— Я — Стивенс, — проговорил дядя все так же быстро, а это, как он, Чарльз, понял, было для капитана Гуальдреса гораздо хуже, чем просто быстро, — ведь для испанца быстрота и резкость, наверно, самый тяжкий грех, но в том-то и беда, что теперь совсем не оставалось времени, у дяди не было времени что-нибудь сделать, и он мог только говорить. — Это — мистер Маккалем. А это — сын моей сестры Чарльз Мэллисон.
— Мистер Маккалем я знаю хорошо, — сказал по-английски капитан Гуальдрес; он повернулся, и перед ними блеснули его зубы. — У него есть один великий лошадь. Печально. — Он пожал руку мистеру Маккалему, неожиданно, быстро и крепко. Но даже и при этом он казался бронзовым изваянием, хоть на нем была мягкая поношенная, блестевшая в лунном свете кожаная куртка, а волосы были намазаны бриллиантином, словно весь он — волосы, сапоги, куртка и все прочее — был отлит из металла, причем из одного цельного куска. — Молодой человек — не так хорошо. — Он и ему, Чарльзу, пожал руку — тоже быстро, коротко и крепко. Потом он отступил назад и на этот раз руки не протянул. — И мистер Стивенс не так хорошо. Тоже печально, быть может.
И в тоне его голоса опять не прозвучало:
— Вы приехали кататься верхом? Сейчас нет лошадь здесь, но на маленький сатро[101] много. Мы идем поймать.
— Подождите, — сказал дядя. — Мистер Маккалем и так каждый день видит столько лошадиных задниц, что ему навряд ли сегодня вечером захочется покататься верхом, а сын моей сестры и я видим их слишком мало и тоже не хотим кататься. Мы приехали сделать вам одолжение.
— О… — сказал капитан Гуальдрес, тоже по-испански. — И это одолжение?
— Ладно, — сказал дядя, все еще быстро, стремительной скороговоркой родного языка капитана Гуальдреса, звучного, не очень музыкального, как звон частично отожженного металла: — Мы очень торопились. Быть может, я приехал так быстро, что мои хорошие манеры не могли за мной угнаться.
— Такая вежливость, которую человек может перегнать, — сказал капитан Гуальдрес, — принадлежала ли она ему когда-нибудь? — И добавил почтительно: — Какое одолжение?
И он, Чарльз, тоже подумал:
— Пари, — сказал дядя.
Капитан Гуальдрес не шевельнулся.
— В таком случае просьба, — сказал дядя.
Капитан Гуальдрес не шевельнулся.
— В таком случае одолжение мне, — сказал дядя.
— О, — сказал капитан Гуальдрес. Но он даже и тут не шевельнулся; он произнес одно-единственное слово, не по-испански и не по-английски, ибо оно звучало одинаково на всех языках, о каких он, Чарльз, когда-либо слышал.
— Вы едете верхом сегодня вечером, — сказал дядя.

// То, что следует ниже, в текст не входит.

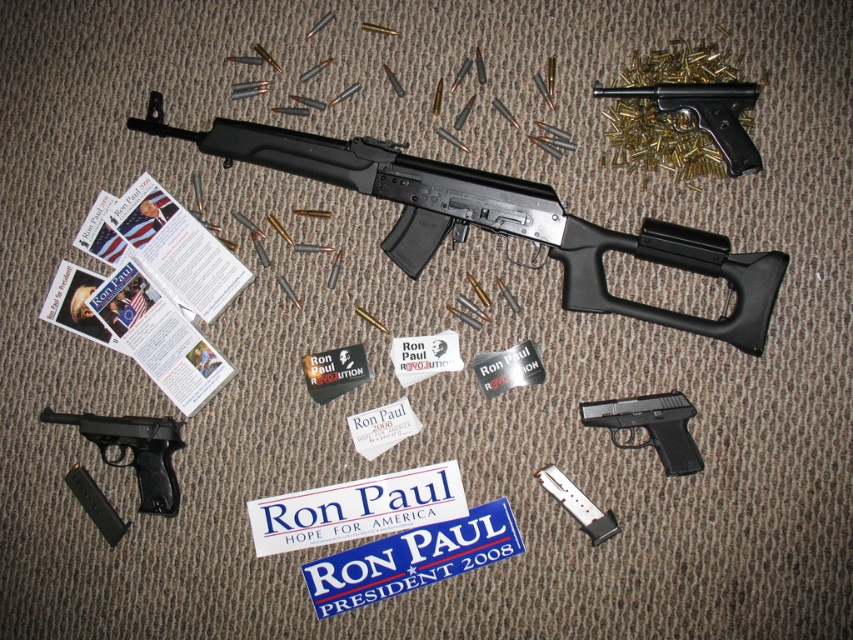
You are a collector organizing your display. You need to place a new item between the black plastic handgun at lower left and the matte black handgun at upper right. Based on their positions, which side should you place the new item to maintain symmetry?

The black plastic handgun at lower left is to the left of the matte black handgun at upper right, so placing the new item between them would require positioning it to the right of the black plastic handgun at lower left and to the left of the matte black handgun at upper right to maintain symmetry.

You are a collector who wants to store the black plastic handgun at lower left and the black plastic handgun at center in a display case. Which handgun requires a larger compartment in the display case?

The black plastic handgun at lower left requires a larger compartment because it is larger in size than the black plastic handgun at center.

You are a security guard inspecting the display. You need to move the black plastic rifle at center to a different shelf. Before moving, you notice the black plastic handgun at lower left. Which direction should you move the rifle to avoid it?

The black plastic rifle at center is above the black plastic handgun at lower left. To avoid the handgun, you should move the rifle downward or to the side away from the handgun.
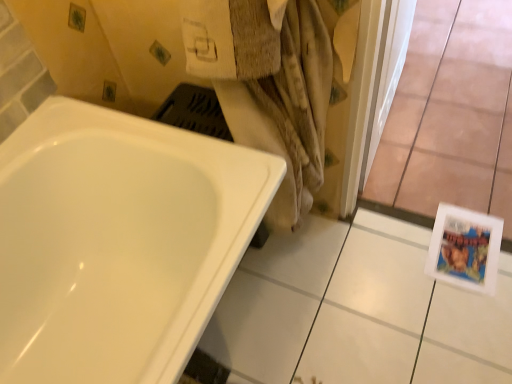
Question: In terms of height, does white glossy bathtub at lower left look taller or shorter compared to transparent glass door at lower right?

Choices:
 (A) tall
 (B) short

Answer: (A)

Question: In terms of width, does white glossy bathtub at lower left look wider or thinner when compared to transparent glass door at lower right?

Choices:
 (A) wide
 (B) thin

Answer: (B)

Question: Considering the real-world distances, which object is closest to the white glossy tile at lower right?

Choices:
 (A) beige textured towel at center
 (B) transparent glass door at lower right
 (C) white glossy bathtub at lower left

Answer: (A)

Question: Which of these objects is positioned farthest from the white glossy tile at lower right?

Choices:
 (A) beige textured towel at center
 (B) white glossy bathtub at lower left
 (C) transparent glass door at lower right

Answer: (B)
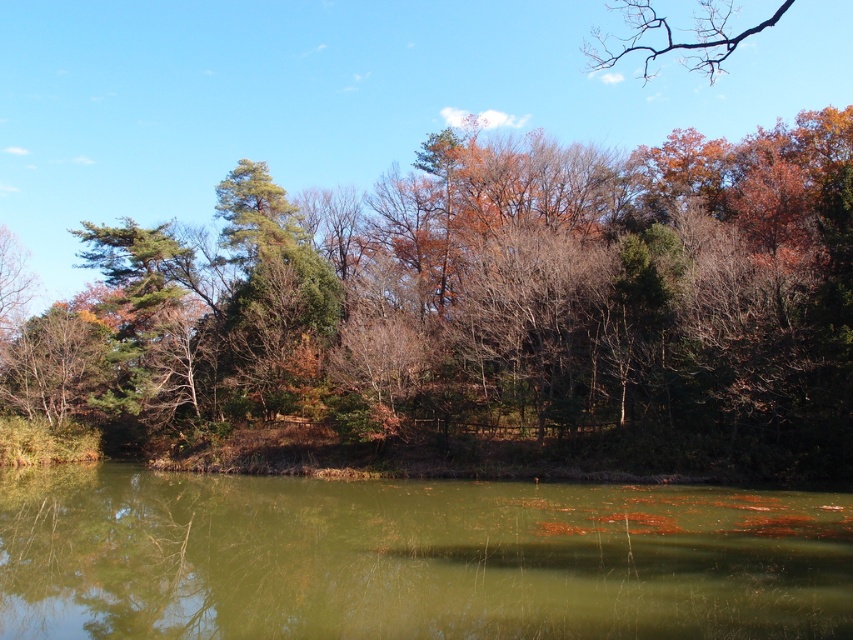
You are standing at the edge of the water and want to walk directly towards the green leafy tree at center. Given the coordinates provided, in which direction should you head?

The green leafy tree at center is located at point (480, 310), so you should head towards the center of the image to reach it.

You are standing at the edge of the water in the serene natural scene. There is a point marked at coordinates [480,310]. What object is located at that point?

The point at coordinates [480,310] corresponds to the green leafy tree at center.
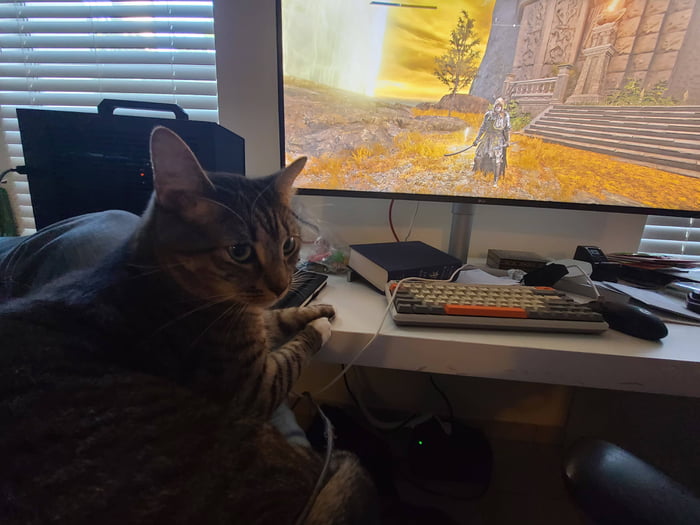
Locate an element on the screen. white blinds in the background on the right is located at coordinates (659, 222), (662, 232), (654, 249).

— Истинно, — сказал капитан Гуальдрес.
— Позвольте пойти с вами в конюшню, где вы держите вашу ночную верховую лошадь, — сказал дядя.
Капитан Гуальдрес сделал движение, хотя всего лишь глазами, и он — Чарльз — и мистер Маккалем увидели, как сверкнули белки капитана Гуальдреса, когда тот взглянул на него, потом на мистера Маккалема, потом опять на дядю, а потом он больше не шевелился, совсем не шевелился, казалось, даже перестал дышать, и это длилось так долго, что он, Чарльз, успел бы, наверно, сосчитать до шестидесяти. Потом капитан Гуальдрес все-таки сделал какое-то движение и повернулся.
— Истинно, — сказал он и зашагал вперед, и они трое вслед за ним обогнули дом, который был слишком велик; прошли по лужайке, где росло слишком много кустов и деревьев; миновали гаражи, способные вместить больше автомобилей, чем могли за всю свою жизнь использовать четыре человека; оранжереи и теплицы, где произрастало больше винограда и цветов, чем могли за всю свою жизнь эти же четыре человека съесть или понюхать; пересекли из конца в конец все это притихшее в лунном свете, выбеленное в лунном свете, примолкшее в лунном свете огромное поместье вслед за капитаном Гуальдресом, — он шагал на крепких кривых ногах, обутых в начищенные сапоги, которые блестели, как поршни духовых инструментов; за ним шел дядя, за ним он, Чарльз, за ним мистер Маккалем со своей дубовой палкой, — все трое гуськом за капитаном Гуальдресом, словно трое гаучо, принадлежащих к его семейству (если у капитана Гуальдреса было семейство).